Write out the data below in full, please. Keep every character as given.

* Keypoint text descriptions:
■ ■ ■ ■ ■ ■ ■

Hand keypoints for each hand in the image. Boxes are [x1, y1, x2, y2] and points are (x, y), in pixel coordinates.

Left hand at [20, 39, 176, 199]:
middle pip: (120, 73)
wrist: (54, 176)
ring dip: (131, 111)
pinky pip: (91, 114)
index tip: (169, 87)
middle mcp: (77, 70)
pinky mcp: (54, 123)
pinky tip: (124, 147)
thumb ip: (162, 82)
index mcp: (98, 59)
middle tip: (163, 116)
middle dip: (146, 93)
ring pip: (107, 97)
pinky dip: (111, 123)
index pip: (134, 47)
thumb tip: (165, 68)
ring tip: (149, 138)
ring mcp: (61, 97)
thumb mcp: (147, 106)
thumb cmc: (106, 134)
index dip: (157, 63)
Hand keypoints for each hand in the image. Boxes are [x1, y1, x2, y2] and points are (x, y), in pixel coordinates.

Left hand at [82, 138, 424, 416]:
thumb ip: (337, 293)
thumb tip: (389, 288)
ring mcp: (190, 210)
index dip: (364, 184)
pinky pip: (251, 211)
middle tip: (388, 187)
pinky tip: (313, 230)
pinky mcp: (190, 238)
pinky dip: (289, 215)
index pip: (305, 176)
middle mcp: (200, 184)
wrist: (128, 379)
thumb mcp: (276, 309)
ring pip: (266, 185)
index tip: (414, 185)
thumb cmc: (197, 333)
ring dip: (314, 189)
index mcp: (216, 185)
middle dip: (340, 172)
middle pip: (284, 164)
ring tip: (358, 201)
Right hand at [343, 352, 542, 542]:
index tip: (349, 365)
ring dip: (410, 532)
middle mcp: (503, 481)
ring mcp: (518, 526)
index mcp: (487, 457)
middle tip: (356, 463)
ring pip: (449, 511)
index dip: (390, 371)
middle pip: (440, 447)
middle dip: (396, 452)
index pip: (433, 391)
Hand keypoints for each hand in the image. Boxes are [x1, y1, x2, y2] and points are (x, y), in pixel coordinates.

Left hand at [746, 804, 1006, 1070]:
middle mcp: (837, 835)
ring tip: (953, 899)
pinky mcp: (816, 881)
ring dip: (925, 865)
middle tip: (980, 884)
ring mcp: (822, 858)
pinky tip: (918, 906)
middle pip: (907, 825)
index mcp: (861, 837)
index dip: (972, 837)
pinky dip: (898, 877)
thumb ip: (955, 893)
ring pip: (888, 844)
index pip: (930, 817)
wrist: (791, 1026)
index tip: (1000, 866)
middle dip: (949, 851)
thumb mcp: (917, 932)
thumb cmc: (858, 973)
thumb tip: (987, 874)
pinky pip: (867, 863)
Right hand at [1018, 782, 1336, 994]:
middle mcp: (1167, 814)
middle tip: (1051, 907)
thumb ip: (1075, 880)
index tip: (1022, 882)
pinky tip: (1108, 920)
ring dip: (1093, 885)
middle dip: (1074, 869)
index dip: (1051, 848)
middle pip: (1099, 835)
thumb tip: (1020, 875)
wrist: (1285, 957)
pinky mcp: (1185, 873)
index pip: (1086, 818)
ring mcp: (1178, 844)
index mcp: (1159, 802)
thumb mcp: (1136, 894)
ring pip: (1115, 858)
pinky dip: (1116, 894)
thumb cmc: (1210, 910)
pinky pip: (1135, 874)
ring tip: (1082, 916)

■ ■ ■ ■ ■ ■ ■

* PROBLEM SOLUTION:
Hand keypoints for each hand in the image. Boxes are [x1, y1, x2, y2] and points are (x, y), in pixel coordinates.

Left hand at [20, 39, 176, 199]:
middle pip: (120, 73)
wrist: (54, 176)
ring dip: (131, 111)
pinky pip: (91, 114)
index tip: (169, 87)
middle mcp: (77, 70)
pinky mcp: (54, 123)
pinky tip: (124, 147)
thumb ip: (162, 82)
index mcp: (98, 59)
middle tip: (163, 116)
middle dip: (146, 93)
ring pip: (107, 97)
pinky dip: (111, 123)
index pip: (134, 47)
thumb tip: (165, 68)
ring tip: (149, 138)
ring mcp: (61, 97)
thumb mcp: (147, 106)
thumb cmc: (106, 134)
index dip: (157, 63)
Hand keypoints for each hand in the image. Boxes are [x1, y1, x2, y2] and points are (x, y), in pixel coordinates.

Left hand at [82, 138, 424, 416]:
thumb ip: (337, 293)
thumb tip: (389, 288)
ring mcp: (190, 210)
index dip: (364, 184)
pinky pip: (251, 211)
middle tip: (388, 187)
pinky tip: (313, 230)
pinky mcp: (190, 238)
pinky dip: (289, 215)
index pip: (305, 176)
middle mcp: (200, 184)
wrist: (128, 379)
thumb mcp: (276, 309)
ring pip: (266, 185)
index tip: (414, 185)
thumb cmc: (197, 333)
ring dip: (314, 189)
index mcp: (216, 185)
middle dip: (340, 172)
middle pip: (284, 164)
ring tip: (358, 201)
Right hand at [343, 352, 542, 542]:
index tip: (349, 365)
ring dip: (410, 532)
middle mcp: (503, 481)
ring mcp: (518, 526)
index mcp: (487, 457)
middle tip: (356, 463)
ring pip: (449, 511)
index dip: (390, 371)
middle pip: (440, 447)
middle dip: (396, 452)
index pip: (433, 391)
Hand keypoints for each hand in the image. Boxes are [x1, y1, x2, y2] and points are (x, y), in pixel coordinates.

Left hand at [746, 804, 1006, 1070]:
middle mcp: (837, 835)
ring tip: (953, 899)
pinky mcp: (816, 881)
ring dip: (925, 865)
middle tip: (980, 884)
ring mcp: (822, 858)
pinky tip: (918, 906)
middle pip: (907, 825)
index mcp: (861, 837)
index dip: (972, 837)
pinky dip: (898, 877)
thumb ip: (955, 893)
ring pip: (888, 844)
index pip: (930, 817)
wrist: (791, 1026)
index tip: (1000, 866)
middle dip: (949, 851)
thumb mcp: (917, 932)
thumb cmc: (858, 973)
thumb tip: (987, 874)
pinky pip: (867, 863)
Right hand at [1018, 782, 1336, 994]:
middle mcp: (1167, 814)
middle tip: (1051, 907)
thumb ip: (1075, 880)
index tip: (1022, 882)
pinky tip: (1108, 920)
ring dip: (1093, 885)
middle dip: (1074, 869)
index dip: (1051, 848)
middle pip: (1099, 835)
thumb tip: (1020, 875)
wrist: (1285, 957)
pinky mcp: (1185, 873)
index pip: (1086, 818)
ring mcp: (1178, 844)
index mcp: (1159, 802)
thumb mcp: (1136, 894)
ring pip: (1115, 858)
pinky dip: (1116, 894)
thumb cmc: (1210, 910)
pinky pip: (1135, 874)
ring tip: (1082, 916)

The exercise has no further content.